I don’t particularly like this method because it can puncture the outer skin. This puncture or wound is a possible entry point for rotting microorganisms if squash fruits are stored for any length of time. All fruits and vegetables should be handled carefully without creating damage.

Don’t pull squash fruits from the vine, because the wound left when the vine separates from the fruit damages the outer skin and leaves an open wound unless you’re going to cook or process it right away.

Cut the vine from the squash fruit, leaving about 1/2 inch of vine attached. They store better at garage temperatures than house temperatures.

Q: I had an African sumac tree removed. I believe that the removal crew treated the stump with something to prevent the tree from regrowing. Now the xylosmas I planted in that spot have yellow or brown leaves. Is flushing the soil with water the best treatment?

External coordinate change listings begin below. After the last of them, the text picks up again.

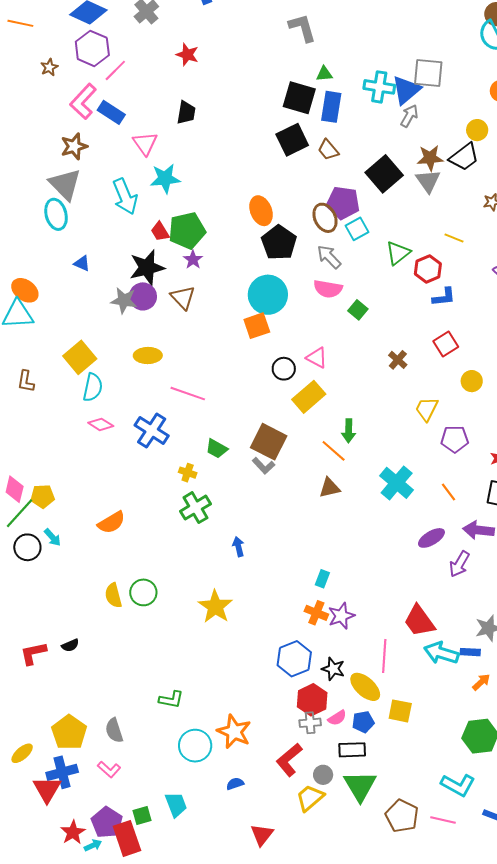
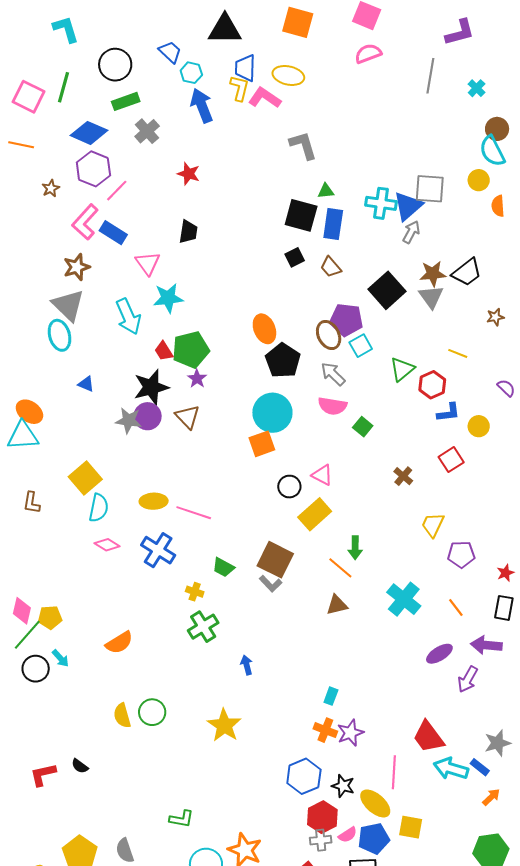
yellow circle: (477, 130) -> (479, 180), moved
black square: (292, 140) -> (295, 257), size x0.6
yellow ellipse: (148, 355) -> (154, 501), moved
yellow circle: (472, 381) -> (479, 426), moved
black semicircle: (70, 645) -> (80, 766), turned 60
blue rectangle: (470, 652) -> (480, 767), turned 36
blue pentagon: (363, 722) -> (374, 839), size x1.4

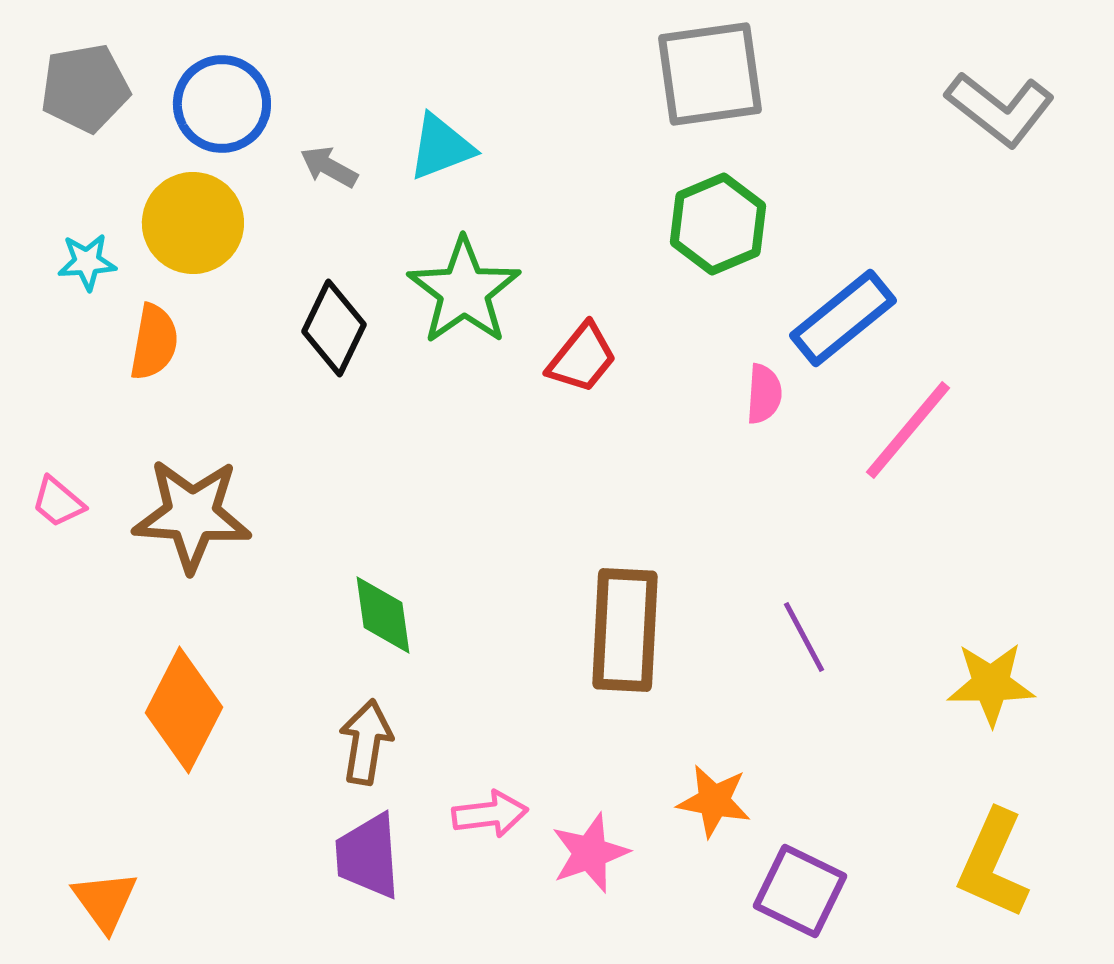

A: A common treatment to use on the stumps to prevent regrowth is applying potassium nitrate, aka saltpeter, one of the so-called stump removers. There is nothing poisonous to plants about the potassium or the nitrate. It’s the concentration of this chemical that does the job. It’s a salt.

Any salt applied in high concentrations will kill plants. It is not a good idea to apply table salt, because this salt contains sodium and chloride, both poisonous to plants.

But potassium nitrate is also a fertilizer. The dose makes the poison. This fertilizer is applied at a concentrated rate that kills.

As with all salts, they flush easily from the soil if you run lots of water through it.

There are other chemicals besides salt used to control regrowth from stumps. These are specific weed killers or herbicides that are very good at killing woody plants. Hopefully, these chemicals were not used.

The pictures you sent to me looks like some form of chemical damage. Hopefully, they used potassium nitrate, and you can simply flush the soil with water several times. If herbicides were used, the soil might need to be replaced in that area.